In modern Arabo-Islamic environments, addressing challenges in diabetology is of immense importance. These can be classified in relation to gender (including the reluctance of diabetes female patients in visiting male physicians), diet (examples include the use of alternative medicine instead of guidelines-based medications and patients with uncontrolled diabetes fasting during Ramadan despite the physician’s recommendation against it), physical activity (for example, a decrease in outdoor activities in women and sedentary lifestyle during fasting), and misinterpretation of diabetes with respect to religious beliefs (considering diabetes as a divine test or punishment and interpreting insulin use as forbidden in regards to its assumed composition or use of needles) [87]. These challenges, of course, vary in the Arabo-Islamic world from one country to another, one local region to another, and one household to the other. With the growth in health self-awareness, people within this community seem keener on achieving what is best for their disease. The role of religious figures in issuing fatwas (i.e., rulings of an Islamic law released by a qualified authority) that decree the importance of self-care and management of current disease is vital. For patients, this would reinforce and remind them of the teachings of the Quran and the authentic Hadith about self-health care. With the rise of more diabetes literacy and numeracy, i.e., the knowledge of diabetes and ability to deal with numbers related to this condition (SBG, time intervals, and antidiabetic drug doses) respectively, in modern-day Arabo-Islamic worlds and globally, these patients are more likely to cross the line of some of the aforementioned challenges to gain the best management [88]. One important challenge to note is the socioeconomic status of many Arabo-Islamic communities, especially with most of them belonging to developing countries. The access to healthcare might be limited in some countries, especially with ongoing economic and security crises, plus the inflated prices of healthcare. This is still unfortunately ongoing with the date of this article.

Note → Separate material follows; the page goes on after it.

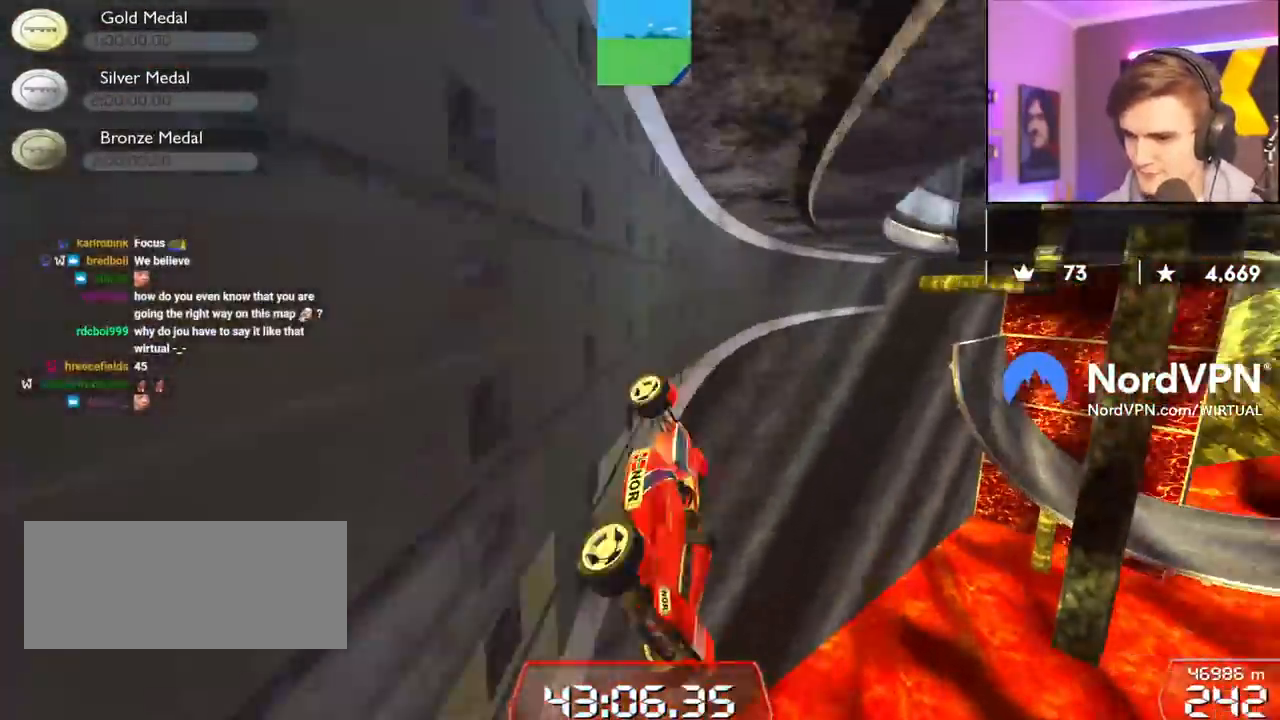
{"keys": ["left", "up"], "events": [[200, "left", "up"], [200, "right", "down"], [350, "right", "up"], [450, "left", "down"]]}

Dr. Darvyri and his team from Greece (none of them part of an Arabo-Islamic environment according to our literature review) investigated the association between religiosity, spirituality, and T2DM care in a systematic review, and concluded that, regardless of the type of religious beliefs, a better glycemic control exists among those who believe in God [89]. They argued that social support, described as being part of a religious community, alleviates negative emotions and increases problem-solving skills among individuals with diabetes, which might subsequently reduce morbidity and mortality [89]. Thus, this can be explained the fact that these patients might find it easier to comprehend the seriousness of the disease and its complications, thus subsequently having a better understanding of medications’ dosing and time of administration. The religion of Islam is regarded as a way of life by many who practice it; therefore, it is essential to take into consideration the patients’ cultural background, including religion, to optimize on achieving an optimum therapeutic plan.

6. Conclusion

The human scientific discoveries and knowledge have definitely brought mankind to a level of academic and clinical enlightenment in the field of diabetology. Ancient civilizations have truly had their share of impressive findings with respect to their times, which facilitated human and animal research to mitigate our way in the diagnosis and management of diabetes mellitus. The remarkable success of the Arabo-Islamic civilization in contributing to this field has its imprint in history, and it continues to do so till todayday. This is surely something to constantly strive towards and admire the scientific revolution in this ever-growing disease.

Data Availability

Our article is a narrative review. Therefore, no underlying data were collected or produced.

Conflicts of Interest

The authors declare that they have no conflicts of interest.